[bigbadb1319]

Exercise 4A:
Q2). a). Find the equation of the tangent to the curve with parametric equations x=3t-2sint, y=t² + tcost, at the point P, where t=pi/2

k i've done majority of this question, n got the gradient to be: pi/6
i can't work out the equation of the tangent, i know ur suppose to put in t=pi/2 in both x and y, but sumthings goin wrong!

Q3a). Find the equation of the normal to the curve with parametric equations x=e^t, y=e^t + e^-t, at point P, where t=2

again, i've done all of it, but at da back of the book it says da answer is x=1, but should it not be y=2, becuaue the gradient is 0, n when u put it in
y-y1=m(x-x1) it comes out as y=2?

Q3b).
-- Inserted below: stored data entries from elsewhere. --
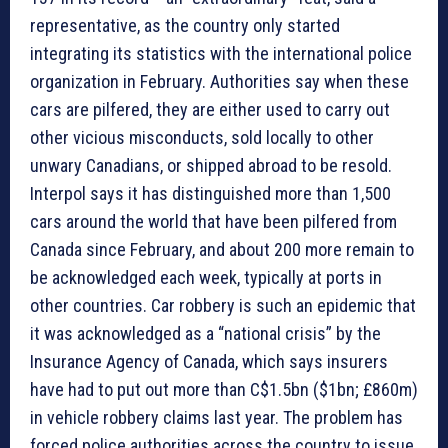
representative, as the country only started
integrating its statistics with the international police
organization in February. Authorities say when these
cars are pilfered, they are either used to carry out
other vicious misconducts, sold locally to other
unwary Canadians, or shipped abroad to be resold.
Interpol says it has distinguished more than 1,500
cars around the world that have been pilfered from
Canada since February, and about 200 more remain to
be acknowledged each week, typically at ports in
other countries. Car robbery is such an epidemic that
it was acknowledged as a “national crisis” by the
Insurance Agency of Canada, which says insurers
have had to put out more than C$1.5bn ($1bn; £860m)
in vehicle robbery claims last year. The problem has
forced police authorities across the country to issue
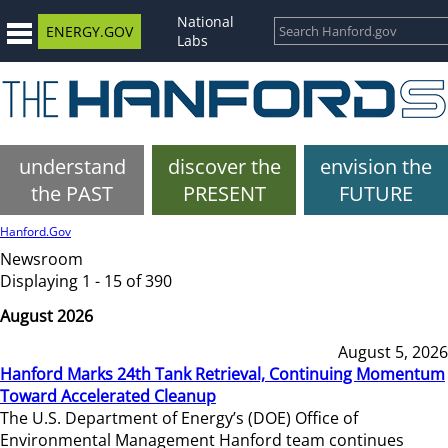
National
ENERGY.GOV
Labs
understand
discover the
envision the
the PAST
PRESENT
FUTURE
Hanford.Gov
Newsroom
Displaying 1 - 15 of 390
August 2026
August 5, 2026
Hanford Marks 24th Tank Retrieval, Continuing Momentum
Toward Accelerated Cleanup
The U.S. Department of Energy’s (DOE) Office of
Environmental Management Hanford team continues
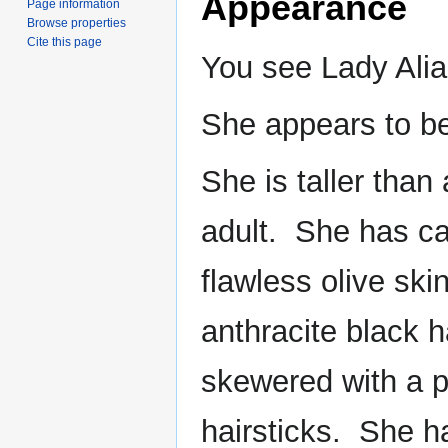
Appearance
Page information
Browse properties
Cite this page
You see Lady Ali
She appears to b
She is taller tha
adult. She has ca
flawless olive sk
anthracite black h
skewered with a pa
hairsticks. She ha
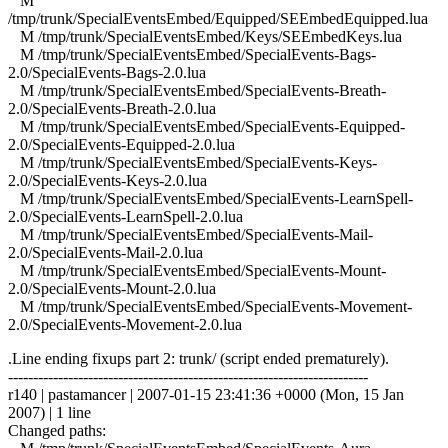
M
/tmp/trunk/SpecialEventsEmbed/Equipped/SEEmbedEquipped.lua
M /tmp/trunk/SpecialEventsEmbed/Keys/SEEmbedKeys.lua
M /tmp/trunk/SpecialEventsEmbed/SpecialEvents-Bags-
2.0/SpecialEvents-Bags-2.0.lua
M /tmp/trunk/SpecialEventsEmbed/SpecialEvents-Breath-
2.0/SpecialEvents-Breath-2.0.lua
M /tmp/trunk/SpecialEventsEmbed/SpecialEvents-Equipped-
2.0/SpecialEvents-Equipped-2.0.lua
M /tmp/trunk/SpecialEventsEmbed/SpecialEvents-Keys-
2.0/SpecialEvents-Keys-2.0.lua
M /tmp/trunk/SpecialEventsEmbed/SpecialEvents-LearnSpell-
2.0/SpecialEvents-LearnSpell-2.0.lua
M /tmp/trunk/SpecialEventsEmbed/SpecialEvents-Mail-
2.0/SpecialEvents-Mail-2.0.lua
M /tmp/trunk/SpecialEventsEmbed/SpecialEvents-Mount-
2.0/SpecialEvents-Mount-2.0.lua
M /tmp/trunk/SpecialEventsEmbed/SpecialEvents-Movement-
2.0/SpecialEvents-Movement-2.0.lua
.Line ending fixups part 2: trunk/ (script ended prematurely).
------------------------------------------------------------------------
r140 | pastamancer | 2007-01-15 23:41:36 +0000 (Mon, 15 Jan
2007) | 1 line
Changed paths:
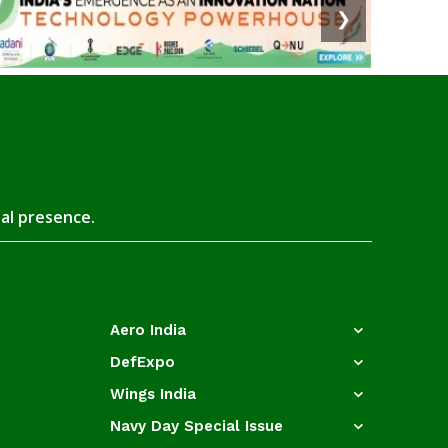
❯
tal presence.
Aero India
DefExpo
Wings India
Navy Day Special Issue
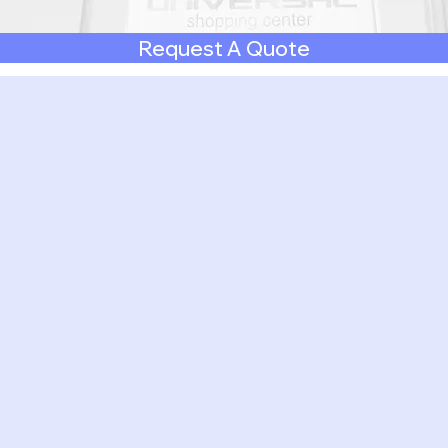
Request A Quote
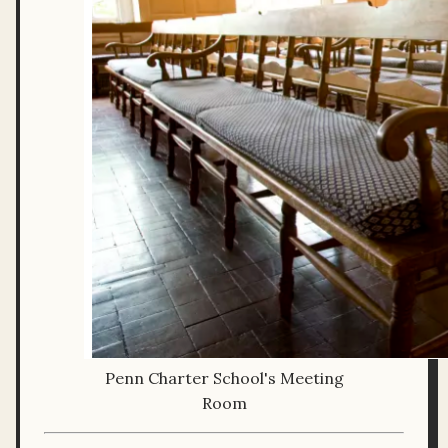
Penn Charter School's Meeting
Room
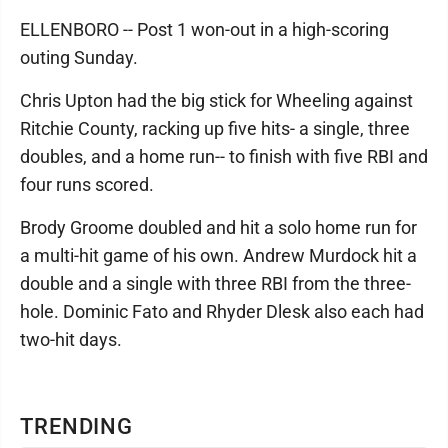
ELLENBORO -- Post 1 won-out in a high-scoring
outing Sunday.
Chris Upton had the big stick for Wheeling against
Ritchie County, racking up five hits- a single, three
doubles, and a home run-- to finish with five RBI and
four runs scored.
Brody Groome doubled and hit a solo home run for
a multi-hit game of his own. Andrew Murdock hit a
double and a single with three RBI from the three-
hole. Dominic Fato and Rhyder Dlesk also each had
two-hit days.
TRENDING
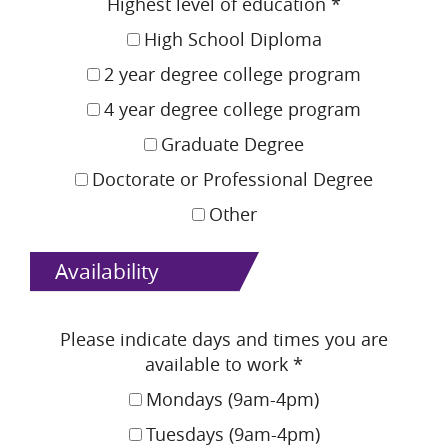
Highest level of education
*
High School Diploma
2 year degree college program
4 year degree college program
Graduate Degree
Doctorate or Professional Degree
Other
Availability
Please indicate days and times you are
available to work
*
Mondays (9am-4pm)
Tuesdays (9am-4pm)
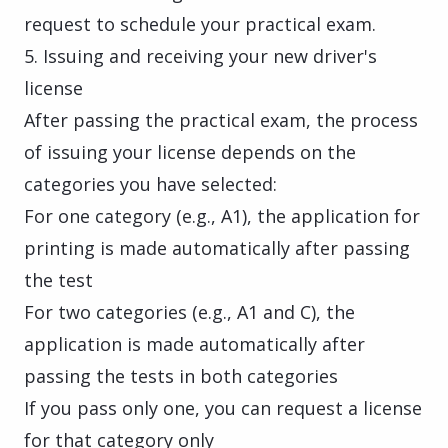
request to schedule your practical exam.
5. Issuing and receiving your new driver's
license
After passing the practical exam, the process
of issuing your license depends on the
categories you have selected:
For one category (e.g., A1), the application for
printing is made automatically after passing
the test
For two categories (e.g., A1 and C), the
application is made automatically after
passing the tests in both categories
If you pass only one, you can request a license
for that category only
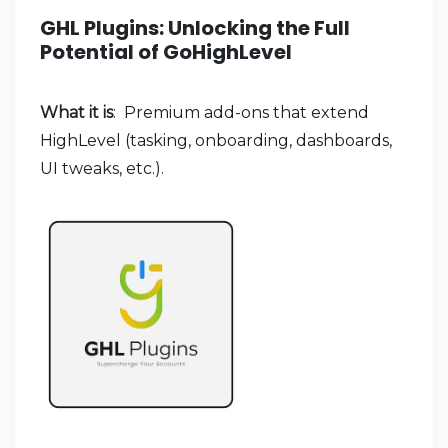
GHL Plugins: Unlocking the Full
Potential of GoHighLevel
What it is
: Premium add-ons that extend
HighLevel (tasking, onboarding, dashboards,
UI tweaks, etc.).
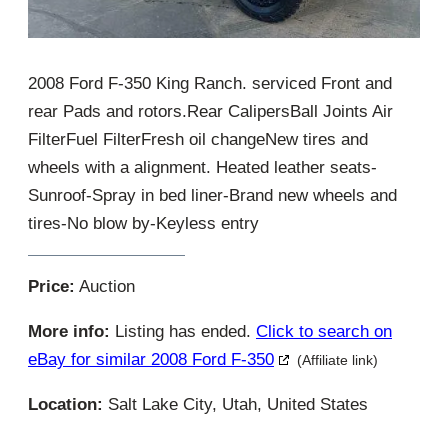
2008 Ford F-350 King Ranch. serviced Front and
rear Pads and rotors.Rear CalipersBall Joints Air
FilterFuel FilterFresh oil changeNew tires and
wheels with a alignment. Heated leather seats-
Sunroof-Spray in bed liner-Brand new wheels and
tires-No blow by-Keyless entry
Price:
Auction
More info:
Listing has ended.
Click to search on
eBay for similar 2008 Ford F-350
(Affiliate link)
Location:
Salt Lake City, Utah, United States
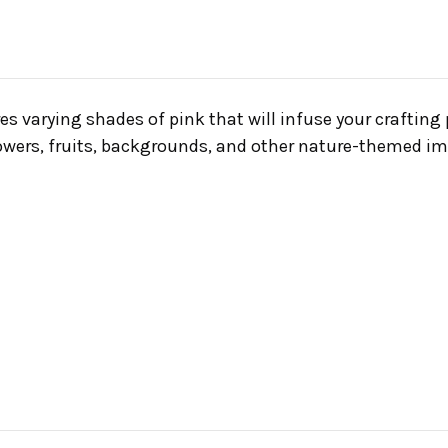
es varying shades of pink that will infuse your crafting 
flowers, fruits, backgrounds, and other nature-themed i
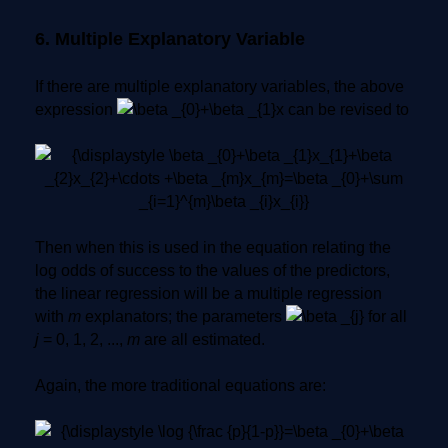
6. Multiple Explanatory Variable
If there are multiple explanatory variables, the above
expression
can be revised to
Then when this is used in the equation relating the
log odds of success to the values of the predictors,
the linear regression will be a multiple regression
with
m
explanators; the parameters
for all
j
= 0, 1, 2, ...,
m
are all estimated.
Again, the more traditional equations are:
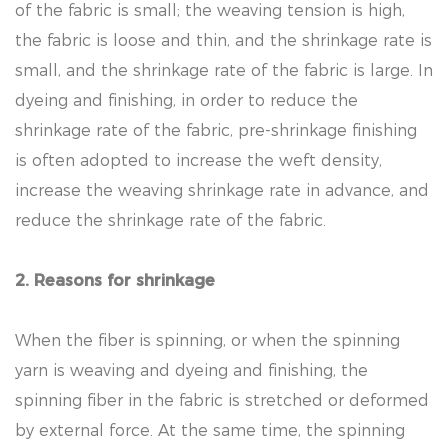
of the fabric is small; the weaving tension is high,
the fabric is loose and thin, and the shrinkage rate is
small, and the shrinkage rate of the fabric is large. In
dyeing and finishing, in order to reduce the
shrinkage rate of the fabric, pre-shrinkage finishing
is often adopted to increase the weft density,
increase the weaving shrinkage rate in advance, and
reduce the shrinkage rate of the fabric.
2. Reasons for shrinkage
When the fiber is spinning, or when the spinning
yarn is weaving and dyeing and finishing, the
spinning fiber in the fabric is stretched or deformed
by external force. At the same time, the spinning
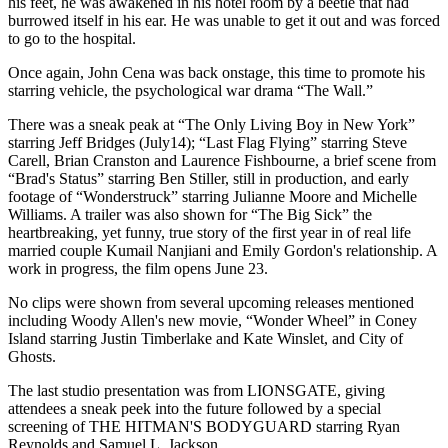
his feet, he was awakened in his hotel room by a beetle that had
burrowed itself in his ear. He was unable to get it out and was forced
to go to the hospital.
Once again, John Cena was back onstage, this time to promote his
starring vehicle, the psychological war drama “The Wall.”
There was a sneak peak at “The Only Living Boy in New York”
starring Jeff Bridges (July14); “Last Flag Flying” starring Steve
Carell, Brian Cranston and Laurence Fishbourne, a brief scene from
“Brad's Status” starring Ben Stiller, still in production, and early
footage of “Wonderstruck” starring Julianne Moore and Michelle
Williams. A trailer was also shown for “The Big Sick” the
heartbreaking, yet funny, true story of the first year in of real life
married couple Kumail Nanjiani and Emily Gordon's relationship. A
work in progress, the film opens June 23.
No clips were shown from several upcoming releases mentioned
including Woody Allen's new movie, “Wonder Wheel” in Coney
Island starring Justin Timberlake and Kate Winslet, and City of
Ghosts.
The last studio presentation was from LIONSGATE, giving
attendees a sneak peek into the future followed by a special
screening of THE HITMAN'S BODYGUARD starring Ryan
Reynolds and Samuel L. Jackson.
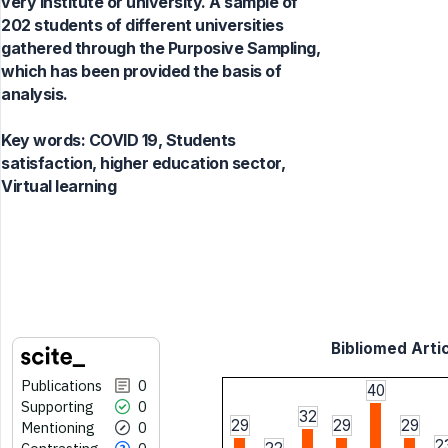
very institute or university. A sample of
202 students of different universities
gathered through the Purposive Sampling,
which has been provided the basis of
analysis.
Key words:
COVID 19, Students
satisfaction, higher education sector,
Virtual learning
Bibliomed Artic
Publications
0
40
Supporting
0
32
29
29
29
Mentioning
0
2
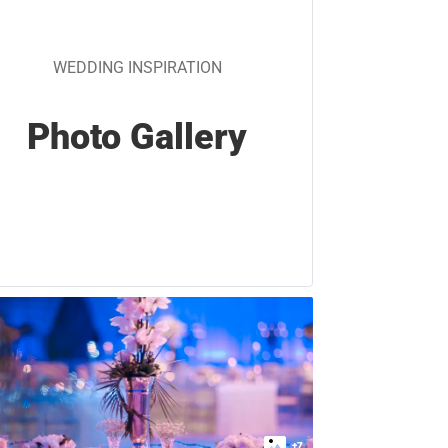
WEDDING INSPIRATION
Photo Gallery
+
7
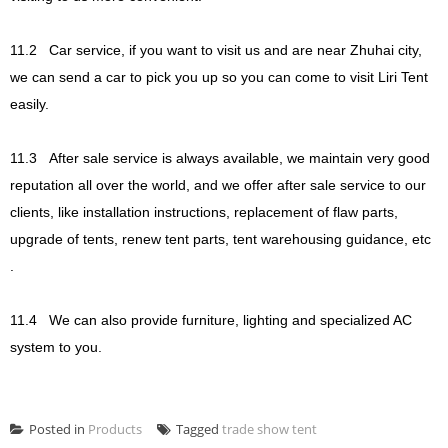
11.2
Car service, if you want to visit us and are near Zhuhai city,
we can send a car to pick you up so you can come to visit Liri Tent
easily.
11.3
After sale service is always available, we maintain very good
reputation all over the world, and we offer after sale service to our
clients, like installation instructions, replacement of flaw parts,
upgrade of tents, renew tent parts, tent warehousing guidance, etc
.
11.4
We can also provide furniture, lighting and specialized AC
system to you.
Posted in
Products
Tagged
trade show tent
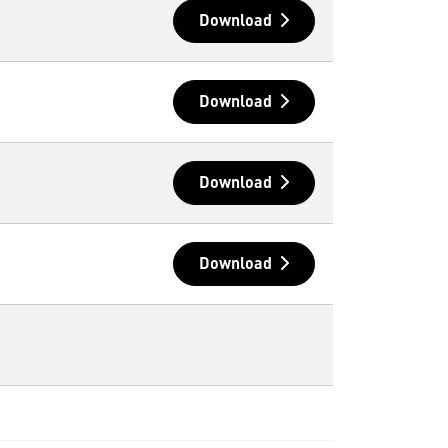
Download
Download
Download
Download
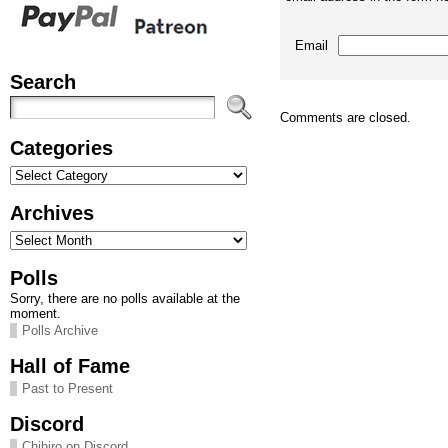
Email
Search
Comments are closed.
Categories
Categories
Archives
Archives
Polls
Sorry, there are no polls available at the
moment.
Polls Archive
Hall of Fame
Past to Present
Discord
Chihiro on Discord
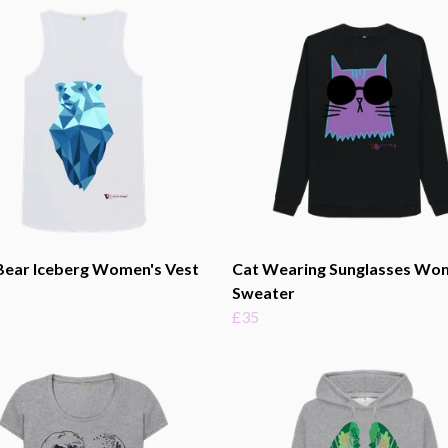
Bear Iceberg Women's Vest
Cat Wearing Sunglasses Wo
Sweater
£35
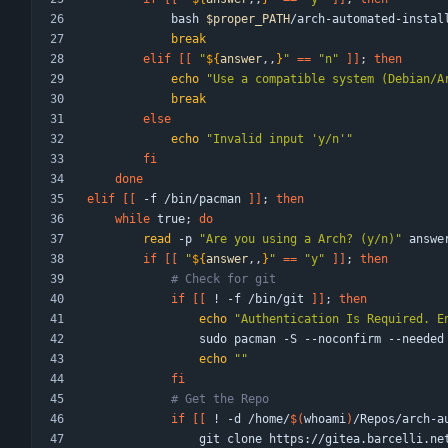
            bash 
$proper_PATH
/arch-automated-instal
break
elif
[
[
"
${
answer
,,
}
"
=
=
"n"
]
]
;
then
echo
"Use a compatible system (Debian/A
break
else
echo
"Invalid input 'y/n'"
fi
done
elif
[
[
 -f /bin/pacman 
]
]
;
then
while
 true
;
do
read
 -p 
"Are you using a Arch? (y/n)"
if
[
[
"
${
answer
,,
}
"
=
=
"y"
]
]
;
then
# Check for git
if
[
[
 ! -f /bin/git 
]
]
;
then
echo
"
Authentication Is Required. E
echo
""
fi
# Get the Repo
if
[
[
 ! -d /home/
$(
whoami
)
/Repos/arch-a
                git clone https://gitea.bar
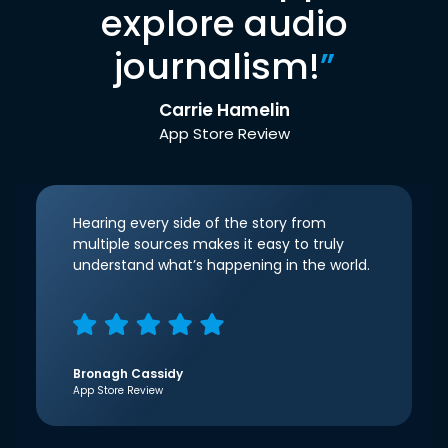
explore audio
journalism!
”
Carrie Hamelin
App Store Review
Hearing every side of the story from
multiple sources makes it easy to truly
understand what’s happening in the world.
Bronagh Cassidy
App Store Review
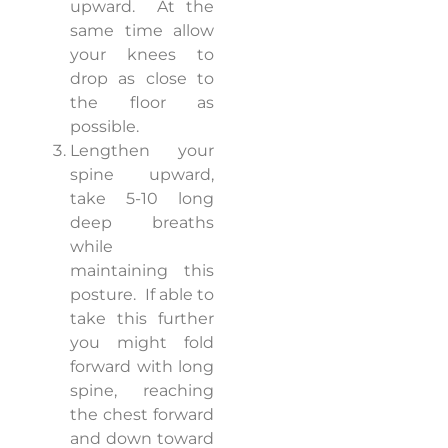
upward.
At the
same time allow
your knees to
drop as close to
the floor as
possible.
Lengthen your
spine upward,
take 5-10 long
deep breaths
while
maintaining this
posture.
If able to
take this further
you might fold
forward with long
spine, reaching
the chest forward
and down toward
Find the equation of the normal to the curve with parametric equations x=1 - cos2t, y=sin2t at the point P, where t=pi/6

i got dy/dx to be: 2cos2t/2sin2t, is that the same as 1/tan2t? and i can't seem to work out the rest, don't know what i'm doing wrong....!

any help would be much appreiated!! thanx

[Malik]

If gradient is pi/6 then gradient of tangent is pi/6 .
You need corrosponding x and y values so sub t=pi/2 into your x and y equations.

x=(3/2)pi-2 y=pi²/4 m=gradient=pi/6
plug all xym into =>y-y1=m(x-x1)
y-(pi²/4)=pi/6[x-(1.5pi-2)]
simiplify this for your answer.

[bigbadb1319]

Originally Posted by Malik

If gradient is pi/6 then gradient of tangent is pi/6 .
You need corrosponding x and y values so sub t=pi/2 into your x and y equations.

x=(3/2)pi-2 y=pi²/4 m=gradient=pi/6
plug all xym into =>y-y1=m(x-x1)
y-(pi²/4)=pi/6[x-(1.5pi-2)]
simiplify this for your answer.

alrite kl, k found out where i was goin wrong, wasn't sqaring pi!, any idea for the other ones?